Buchi neri “impossibili” del telescopio spaziale James Webb: la spiegazione definitiva?

Il telescopio James Webb ha scoperto buchi neri supermassicci formatisi poco dopo il Big Bang, suggerendo nuove teorie sulla loro origine e sull’evoluzione delle prime galassie nell’universo primordiale.

Le recenti osservazioni astronomiche realizzate dal telescopio spaziale James Webb hanno catturato l’attenzione del mondo scientifico, rivelando la presenza di buchi neri supermassicci in un periodo sorprendentemente precoce nella storia dell’universo. Queste scoperte non solo sollevano domande intriganti sulla formazione dei buchi neri, ma suggeriscono anche scenari affascinanti riguardanti la nascita e l’evoluzione delle prime galassie. Gli scienziati stanno esplorando l’idea che questi enormi mostri cosmici possano essere nati da “semi” primordiali durante i primordi dell’universo.
------
* **Esercizio A**: Restituisci per intero e senza alcuna modifica il testo sui buchi neri scoperti dal telescopio James Webb.

* **Segmento di dati**:
------
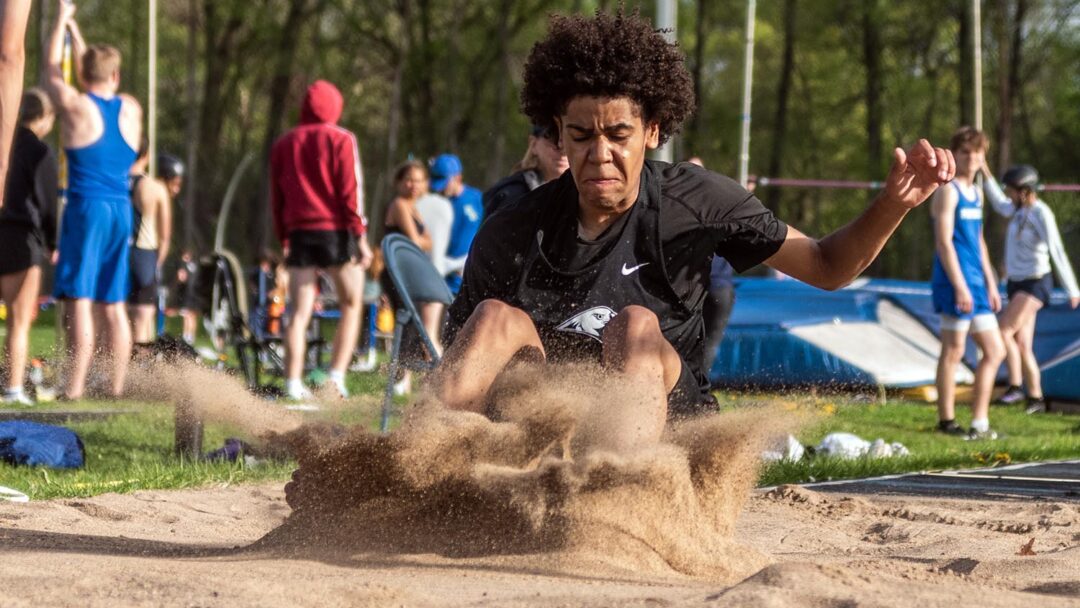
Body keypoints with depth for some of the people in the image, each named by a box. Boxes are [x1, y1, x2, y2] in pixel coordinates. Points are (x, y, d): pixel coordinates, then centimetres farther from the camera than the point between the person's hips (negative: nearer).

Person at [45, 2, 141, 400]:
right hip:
------
* **Esercizio B**: Riscrivi tutte le righe dell'elenco con i riquadri e i punti del corpo qui sopra come una lista JSON di stringhe, una stringa per ogni riga. Tralascia le righe vuote e lascia fuori le immagini.

* **Risposta A**:
Buchi neri “impossibili” del telescopio spaziale James Webb: la spiegazione definitiva?

Il telescopio James Webb ha scoperto buchi neri supermassicci formatisi poco dopo il Big Bang, suggerendo nuove teorie sulla loro origine e sull’evoluzione delle prime galassie nell’universo primordiale.

Le recenti osservazioni astronomiche realizzate dal telescopio spaziale James Webb hanno catturato l’attenzione del mondo scientifico, rivelando la presenza di buchi neri supermassicci in un periodo sorprendentemente precoce nella storia dell’universo. Queste scoperte non solo sollevano domande intriganti sulla formazione dei buchi neri, ma suggeriscono anche scenari affascinanti riguardanti la nascita e l’evoluzione delle prime galassie. Gli scienziati stanno esplorando l’idea che questi enormi mostri cosmici possano essere nati da “semi” primordiali durante i primordi dell’universo.

* **Risposta B**:
[
  "Body keypoints with depth for some of the people in the image, each named by a box. Boxes are [x1, y1, x2, y2] in pixel coordinates. Points are (x, y, d): pixel coordinates, then centimetres farther from the camera than the point between the person's hips (negative: nearer).",
  "Person at [45, 2, 141, 400]:",
  "right hip:"
]